## Excerpted passage
+-------+

Dive Brief:
- Office Depot on Thursday announced a restructuring plan that includes "closing and/or consolidating distribution facilities and retail stores and the reduction of approximately 13,100 employee positions by the end of 2023." The company said in a Securities and Exchange Commission filing that it expects the effort to yield up to about $860 million in net savings by the end of 2023 when the work is complete.
- The company aims "to realign its operational focus to support its 'business-to-business' solutions and IT services business units and improve costs," according to the filing.
- The office supplies retailer is still mulling when, which and how many retail stores and distribution facilities it will close. As of March 28, the retailer operated 1,295 retail stores in the U.S., Puerto Rico and the U.S. Virgin Islands, down from 1,359 in the year-ago period, according to its separate first-quarter filing.
Dive Insight:
With office supplies in recent years morphed into a commodity category easily found elsewhere online, Office Depot has attempted to shift its focus from retail sales of office supplies to becoming a more well-rounded purveyor of office services. The new plans also continue what has now been a longtime effort to cut costs.
Nearly three years ago, the shift in focus led to the company's acquisition of CompuCom. It's paid off somewhat, with business services making up for plummeting retail sales to some extent. During the pandemic, Office Depot has been considered an essential retailer, free to keep stores open. Sales of cleaning and break room supplies, tech products, furniture and other work- and learn-from-home items helped keep first-quarter retail sales flat year over year, mitigating a decrease in sales of other items.
But the pandemic has nevertheless interfered with whatever momentum Office Depot may have had. The company expects the outbreak-related demand to fall off in the near term, due to a "weaker U.S. economy and higher unemployment that materially impact consumer spending, the demand for our products and services and the availability of supply." In-store pickup of online orders rose 26% from last year and, along with higher average order values, helped push store comps up 2%. But the company also noted supply constraints in its cleaning and break room category that hampered its ability to fulfill some orders.

+-------+

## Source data

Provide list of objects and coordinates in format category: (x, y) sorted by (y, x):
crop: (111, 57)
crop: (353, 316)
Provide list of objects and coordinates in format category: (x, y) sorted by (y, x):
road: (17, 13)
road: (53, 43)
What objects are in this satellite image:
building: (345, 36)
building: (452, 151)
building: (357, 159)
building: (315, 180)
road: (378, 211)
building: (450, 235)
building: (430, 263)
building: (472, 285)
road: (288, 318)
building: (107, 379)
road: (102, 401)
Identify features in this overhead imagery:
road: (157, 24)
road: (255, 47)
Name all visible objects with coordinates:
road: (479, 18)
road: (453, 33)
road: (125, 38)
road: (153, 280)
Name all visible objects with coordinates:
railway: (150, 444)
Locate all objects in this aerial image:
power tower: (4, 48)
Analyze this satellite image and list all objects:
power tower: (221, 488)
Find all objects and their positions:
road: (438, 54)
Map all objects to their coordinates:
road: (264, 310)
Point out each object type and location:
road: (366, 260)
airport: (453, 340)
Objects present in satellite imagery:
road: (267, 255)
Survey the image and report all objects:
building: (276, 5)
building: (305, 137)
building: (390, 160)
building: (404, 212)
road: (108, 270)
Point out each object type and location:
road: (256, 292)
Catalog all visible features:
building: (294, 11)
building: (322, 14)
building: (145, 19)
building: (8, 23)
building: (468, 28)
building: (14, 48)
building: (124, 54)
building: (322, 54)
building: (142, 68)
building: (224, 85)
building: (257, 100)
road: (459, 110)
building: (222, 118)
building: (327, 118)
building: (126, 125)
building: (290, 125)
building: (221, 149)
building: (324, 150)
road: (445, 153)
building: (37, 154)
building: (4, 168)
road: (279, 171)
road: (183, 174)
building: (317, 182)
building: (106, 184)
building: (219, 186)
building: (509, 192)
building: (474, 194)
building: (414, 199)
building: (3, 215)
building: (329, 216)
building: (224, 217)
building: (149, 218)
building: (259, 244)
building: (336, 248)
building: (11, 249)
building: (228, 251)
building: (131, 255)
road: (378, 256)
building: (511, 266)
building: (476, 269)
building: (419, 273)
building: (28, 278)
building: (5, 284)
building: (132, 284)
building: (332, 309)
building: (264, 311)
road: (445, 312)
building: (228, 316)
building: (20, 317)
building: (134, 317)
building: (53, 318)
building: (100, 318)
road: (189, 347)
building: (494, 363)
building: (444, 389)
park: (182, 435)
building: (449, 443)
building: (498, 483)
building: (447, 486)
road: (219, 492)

+-------+

## Task
Continue the article on Office Depot's restructuring plan from the point where it stops.

## Answer to this problem
"We believe sales in our Retail Division may be adversely impacted due to the COVID-19 outbreak in future quarters in 2020," the company said in its first-quarter report, saying that the extent of that impact remains unclear.
While Office Depot stores were able to stay open, nonessential businesses weren't, and that sent sales in its retail division's services down 11%, the company said. Its CompuCom services also declined late in the first quarter "due to the impacts of COVID-19 on its customers," as they delayed projects, the company said.
The company is probably right to plan for weakened consumer sentiment, which was clear in last week's government report on retail sales. In all the segments tracked by Retail Dive, retail sales plummeted 16% year over year.
"Maybe the most important aspect of the retail sales drop isn’t how far they fell, which set more records, but that forecasters so badly underestimated the numbers," Robert Frick, corporate economist with Navy Federal Credit Union, said in emailed comments last week. "It shows we still don’t have a handle on the depth of the recession and how Americans are reacting to the pandemic and lockdowns."